TASK BRIEF.
When you reach the entries below, transcribe each one exactly as it stands.

TASK INPUT.
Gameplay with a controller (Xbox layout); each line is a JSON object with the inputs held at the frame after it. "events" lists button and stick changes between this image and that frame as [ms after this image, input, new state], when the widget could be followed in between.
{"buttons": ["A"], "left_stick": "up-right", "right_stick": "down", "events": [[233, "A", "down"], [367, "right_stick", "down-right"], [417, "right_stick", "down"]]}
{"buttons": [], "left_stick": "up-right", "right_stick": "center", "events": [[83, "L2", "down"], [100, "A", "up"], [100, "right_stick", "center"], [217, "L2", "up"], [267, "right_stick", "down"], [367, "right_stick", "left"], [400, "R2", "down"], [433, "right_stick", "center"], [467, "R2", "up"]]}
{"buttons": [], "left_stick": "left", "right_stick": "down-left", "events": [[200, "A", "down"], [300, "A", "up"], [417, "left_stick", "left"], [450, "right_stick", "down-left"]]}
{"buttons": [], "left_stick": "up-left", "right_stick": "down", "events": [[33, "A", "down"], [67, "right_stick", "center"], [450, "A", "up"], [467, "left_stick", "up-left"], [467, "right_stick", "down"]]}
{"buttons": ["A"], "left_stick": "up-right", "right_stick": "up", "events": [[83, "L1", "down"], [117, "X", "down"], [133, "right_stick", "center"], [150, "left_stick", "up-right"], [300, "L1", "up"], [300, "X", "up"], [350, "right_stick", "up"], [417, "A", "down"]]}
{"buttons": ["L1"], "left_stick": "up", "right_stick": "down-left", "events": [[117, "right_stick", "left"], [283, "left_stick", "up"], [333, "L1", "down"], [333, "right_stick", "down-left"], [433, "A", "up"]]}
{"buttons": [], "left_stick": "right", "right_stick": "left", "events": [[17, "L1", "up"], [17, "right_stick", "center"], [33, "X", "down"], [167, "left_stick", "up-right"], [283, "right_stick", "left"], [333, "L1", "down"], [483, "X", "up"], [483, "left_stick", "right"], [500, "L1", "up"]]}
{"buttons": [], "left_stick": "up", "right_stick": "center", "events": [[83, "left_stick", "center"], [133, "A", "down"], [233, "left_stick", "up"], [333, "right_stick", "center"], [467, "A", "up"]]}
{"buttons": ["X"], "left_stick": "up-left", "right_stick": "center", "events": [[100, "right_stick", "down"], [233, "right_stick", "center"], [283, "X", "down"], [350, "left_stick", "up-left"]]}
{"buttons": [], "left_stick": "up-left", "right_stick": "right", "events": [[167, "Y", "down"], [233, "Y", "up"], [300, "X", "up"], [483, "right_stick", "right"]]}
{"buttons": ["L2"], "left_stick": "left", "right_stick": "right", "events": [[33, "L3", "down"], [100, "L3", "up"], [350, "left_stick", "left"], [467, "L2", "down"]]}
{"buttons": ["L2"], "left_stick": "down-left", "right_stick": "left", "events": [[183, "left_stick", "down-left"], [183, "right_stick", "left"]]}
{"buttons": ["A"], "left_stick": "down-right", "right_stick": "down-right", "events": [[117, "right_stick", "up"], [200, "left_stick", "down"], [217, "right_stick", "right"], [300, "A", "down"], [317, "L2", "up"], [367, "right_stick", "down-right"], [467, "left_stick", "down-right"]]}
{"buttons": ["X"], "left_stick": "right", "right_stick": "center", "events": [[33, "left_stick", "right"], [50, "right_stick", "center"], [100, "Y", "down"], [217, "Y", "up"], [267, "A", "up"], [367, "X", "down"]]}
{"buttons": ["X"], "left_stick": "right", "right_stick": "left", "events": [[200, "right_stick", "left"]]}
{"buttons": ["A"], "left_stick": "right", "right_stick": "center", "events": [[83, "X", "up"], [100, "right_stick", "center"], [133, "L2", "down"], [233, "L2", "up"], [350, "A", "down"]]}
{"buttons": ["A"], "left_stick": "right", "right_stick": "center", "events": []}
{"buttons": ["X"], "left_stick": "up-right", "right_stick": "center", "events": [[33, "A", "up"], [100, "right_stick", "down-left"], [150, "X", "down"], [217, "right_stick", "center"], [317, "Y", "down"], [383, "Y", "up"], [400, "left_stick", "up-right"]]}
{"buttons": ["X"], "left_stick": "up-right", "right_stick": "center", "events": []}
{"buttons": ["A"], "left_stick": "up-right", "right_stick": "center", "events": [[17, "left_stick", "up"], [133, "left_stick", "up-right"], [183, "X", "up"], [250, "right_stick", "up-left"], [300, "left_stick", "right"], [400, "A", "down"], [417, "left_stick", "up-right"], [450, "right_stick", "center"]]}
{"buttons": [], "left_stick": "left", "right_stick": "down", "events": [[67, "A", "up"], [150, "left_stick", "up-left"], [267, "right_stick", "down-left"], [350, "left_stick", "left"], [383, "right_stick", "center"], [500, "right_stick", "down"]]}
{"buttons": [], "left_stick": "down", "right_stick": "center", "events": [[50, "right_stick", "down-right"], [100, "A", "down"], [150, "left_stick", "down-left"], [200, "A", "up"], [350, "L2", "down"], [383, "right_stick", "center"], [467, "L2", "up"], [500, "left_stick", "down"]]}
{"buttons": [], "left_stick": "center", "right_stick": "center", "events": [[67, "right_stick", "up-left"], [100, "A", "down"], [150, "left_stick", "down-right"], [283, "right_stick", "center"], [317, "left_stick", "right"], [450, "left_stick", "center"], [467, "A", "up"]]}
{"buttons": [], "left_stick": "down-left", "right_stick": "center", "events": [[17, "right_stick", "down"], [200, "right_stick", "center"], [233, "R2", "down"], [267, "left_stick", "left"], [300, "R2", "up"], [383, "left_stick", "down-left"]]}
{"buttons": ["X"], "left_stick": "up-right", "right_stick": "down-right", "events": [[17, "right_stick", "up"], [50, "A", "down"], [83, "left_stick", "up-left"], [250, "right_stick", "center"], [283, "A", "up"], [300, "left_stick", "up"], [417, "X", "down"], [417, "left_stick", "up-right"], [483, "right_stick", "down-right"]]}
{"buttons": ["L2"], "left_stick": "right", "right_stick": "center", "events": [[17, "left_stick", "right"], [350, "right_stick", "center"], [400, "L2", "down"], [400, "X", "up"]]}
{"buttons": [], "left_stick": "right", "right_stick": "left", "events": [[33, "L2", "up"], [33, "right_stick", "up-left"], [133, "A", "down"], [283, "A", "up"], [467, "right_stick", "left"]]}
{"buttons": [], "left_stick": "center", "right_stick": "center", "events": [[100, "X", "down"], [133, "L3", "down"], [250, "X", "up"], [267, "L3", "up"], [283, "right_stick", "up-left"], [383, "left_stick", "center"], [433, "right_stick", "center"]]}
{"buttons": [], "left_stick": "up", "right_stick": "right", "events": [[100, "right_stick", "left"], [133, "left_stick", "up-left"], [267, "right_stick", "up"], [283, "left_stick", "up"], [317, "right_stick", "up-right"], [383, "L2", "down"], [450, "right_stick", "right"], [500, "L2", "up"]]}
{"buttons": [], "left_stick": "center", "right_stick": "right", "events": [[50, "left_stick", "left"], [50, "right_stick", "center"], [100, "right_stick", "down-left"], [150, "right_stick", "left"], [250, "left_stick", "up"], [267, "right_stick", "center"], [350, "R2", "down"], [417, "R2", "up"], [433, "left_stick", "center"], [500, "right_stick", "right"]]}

YOUR SOLUTION.
Gameplay with a controller (Xbox layout); each line is a JSON object with the inputs held at the frame after it. "events" lists button and stick changes between this image and that frame as [ms after this image, input, new state], when the widget could be followed in between.
{"buttons": ["A"], "left_stick": "up-right", "right_stick": "down", "events": [[233, "A", "down"], [367, "right_stick", "down-right"], [417, "right_stick", "down"]]}
{"buttons": [], "left_stick": "up-right", "right_stick": "center", "events": [[83, "L2", "down"], [100, "A", "up"], [100, "right_stick", "center"], [217, "L2", "up"], [267, "right_stick", "down"], [367, "right_stick", "left"], [400, "R2", "down"], [433, "right_stick", "center"], [467, "R2", "up"]]}
{"buttons": [], "left_stick": "left", "right_stick": "down-left", "events": [[200, "A", "down"], [300, "A", "up"], [417, "left_stick", "left"], [450, "right_stick", "down-left"]]}
{"buttons": [], "left_stick": "up-left", "right_stick": "down", "events": [[33, "A", "down"], [67, "right_stick", "center"], [450, "A", "up"], [467, "left_stick", "up-left"], [467, "right_stick", "down"]]}
{"buttons": ["A"], "left_stick": "up-right", "right_stick": "up", "events": [[83, "L1", "down"], [117, "X", "down"], [133, "right_stick", "center"], [150, "left_stick", "up-right"], [300, "L1", "up"], [300, "X", "up"], [350, "right_stick", "up"], [417, "A", "down"]]}
{"buttons": ["L1"], "left_stick": "up", "right_stick": "down-left", "events": [[117, "right_stick", "left"], [283, "left_stick", "up"], [333, "L1", "down"], [333, "right_stick", "down-left"], [433, "A", "up"]]}
{"buttons": [], "left_stick": "right", "right_stick": "left", "events": [[17, "L1", "up"], [17, "right_stick", "center"], [33, "X", "down"], [167, "left_stick", "up-right"], [283, "right_stick", "left"], [333, "L1", "down"], [483, "X", "up"], [483, "left_stick", "right"], [500, "L1", "up"]]}
{"buttons": [], "left_stick": "up", "right_stick": "center", "events": [[83, "left_stick", "center"], [133, "A", "down"], [233, "left_stick", "up"], [333, "right_stick", "center"], [467, "A", "up"]]}
{"buttons": ["X"], "left_stick": "up-left", "right_stick": "center", "events": [[100, "right_stick", "down"], [233, "right_stick", "center"], [283, "X", "down"], [350, "left_stick", "up-left"]]}
{"buttons": [], "left_stick": "up-left", "right_stick": "right", "events": [[167, "Y", "down"], [233, "Y", "up"], [300, "X", "up"], [483, "right_stick", "right"]]}
{"buttons": ["L2"], "left_stick": "left", "right_stick": "right", "events": [[33, "L3", "down"], [100, "L3", "up"], [350, "left_stick", "left"], [467, "L2", "down"]]}
{"buttons": ["L2"], "left_stick": "down-left", "right_stick": "left", "events": [[183, "left_stick", "down-left"], [183, "right_stick", "left"]]}
{"buttons": ["A"], "left_stick": "down-right", "right_stick": "down-right", "events": [[117, "right_stick", "up"], [200, "left_stick", "down"], [217, "right_stick", "right"], [300, "A", "down"], [317, "L2", "up"], [367, "right_stick", "down-right"], [467, "left_stick", "down-right"]]}
{"buttons": ["X"], "left_stick": "right", "right_stick": "center", "events": [[33, "left_stick", "right"], [50, "right_stick", "center"], [100, "Y", "down"], [217, "Y", "up"], [267, "A", "up"], [367, "X", "down"]]}
{"buttons": ["X"], "left_stick": "right", "right_stick": "left", "events": [[200, "right_stick", "left"]]}
{"buttons": ["A"], "left_stick": "right", "right_stick": "center", "events": [[83, "X", "up"], [100, "right_stick", "center"], [133, "L2", "down"], [233, "L2", "up"], [350, "A", "down"]]}
{"buttons": ["A"], "left_stick": "right", "right_stick": "center", "events": []}
{"buttons": ["X"], "left_stick": "up-right", "right_stick": "center", "events": [[33, "A", "up"], [100, "right_stick", "down-left"], [150, "X", "down"], [217, "right_stick", "center"], [317, "Y", "down"], [383, "Y", "up"], [400, "left_stick", "up-right"]]}
{"buttons": ["X"], "left_stick": "up-right", "right_stick": "center", "events": []}
{"buttons": ["A"], "left_stick": "up-right", "right_stick": "center", "events": [[17, "left_stick", "up"], [133, "left_stick", "up-right"], [183, "X", "up"], [250, "right_stick", "up-left"], [300, "left_stick", "right"], [400, "A", "down"], [417, "left_stick", "up-right"], [450, "right_stick", "center"]]}
{"buttons": [], "left_stick": "left", "right_stick": "down", "events": [[67, "A", "up"], [150, "left_stick", "up-left"], [267, "right_stick", "down-left"], [350, "left_stick", "left"], [383, "right_stick", "center"], [500, "right_stick", "down"]]}
{"buttons": [], "left_stick": "down", "right_stick": "center", "events": [[50, "right_stick", "down-right"], [100, "A", "down"], [150, "left_stick", "down-left"], [200, "A", "up"], [350, "L2", "down"], [383, "right_stick", "center"], [467, "L2", "up"], [500, "left_stick", "down"]]}
{"buttons": [], "left_stick": "center", "right_stick": "center", "events": [[67, "right_stick", "up-left"], [100, "A", "down"], [150, "left_stick", "down-right"], [283, "right_stick", "center"], [317, "left_stick", "right"], [450, "left_stick", "center"], [467, "A", "up"]]}
{"buttons": [], "left_stick": "down-left", "right_stick": "center", "events": [[17, "right_stick", "down"], [200, "right_stick", "center"], [233, "R2", "down"], [267, "left_stick", "left"], [300, "R2", "up"], [383, "left_stick", "down-left"]]}
{"buttons": ["X"], "left_stick": "up-right", "right_stick": "down-right", "events": [[17, "right_stick", "up"], [50, "A", "down"], [83, "left_stick", "up-left"], [250, "right_stick", "center"], [283, "A", "up"], [300, "left_stick", "up"], [417, "X", "down"], [417, "left_stick", "up-right"], [483, "right_stick", "down-right"]]}
{"buttons": ["L2"], "left_stick": "right", "right_stick": "center", "events": [[17, "left_stick", "right"], [350, "right_stick", "center"], [400, "L2", "down"], [400, "X", "up"]]}
{"buttons": [], "left_stick": "right", "right_stick": "left", "events": [[33, "L2", "up"], [33, "right_stick", "up-left"], [133, "A", "down"], [283, "A", "up"], [467, "right_stick", "left"]]}
{"buttons": [], "left_stick": "center", "right_stick": "center", "events": [[100, "X", "down"], [133, "L3", "down"], [250, "X", "up"], [267, "L3", "up"], [283, "right_stick", "up-left"], [383, "left_stick", "center"], [433, "right_stick", "center"]]}
{"buttons": [], "left_stick": "up", "right_stick": "right", "events": [[100, "right_stick", "left"], [133, "left_stick", "up-left"], [267, "right_stick", "up"], [283, "left_stick", "up"], [317, "right_stick", "up-right"], [383, "L2", "down"], [450, "right_stick", "right"], [500, "L2", "up"]]}
{"buttons": [], "left_stick": "center", "right_stick": "right", "events": [[50, "left_stick", "left"], [50, "right_stick", "center"], [100, "right_stick", "down-left"], [150, "right_stick", "left"], [250, "left_stick", "up"], [267, "right_stick", "center"], [350, "R2", "down"], [417, "R2", "up"], [433, "left_stick", "center"], [500, "right_stick", "right"]]}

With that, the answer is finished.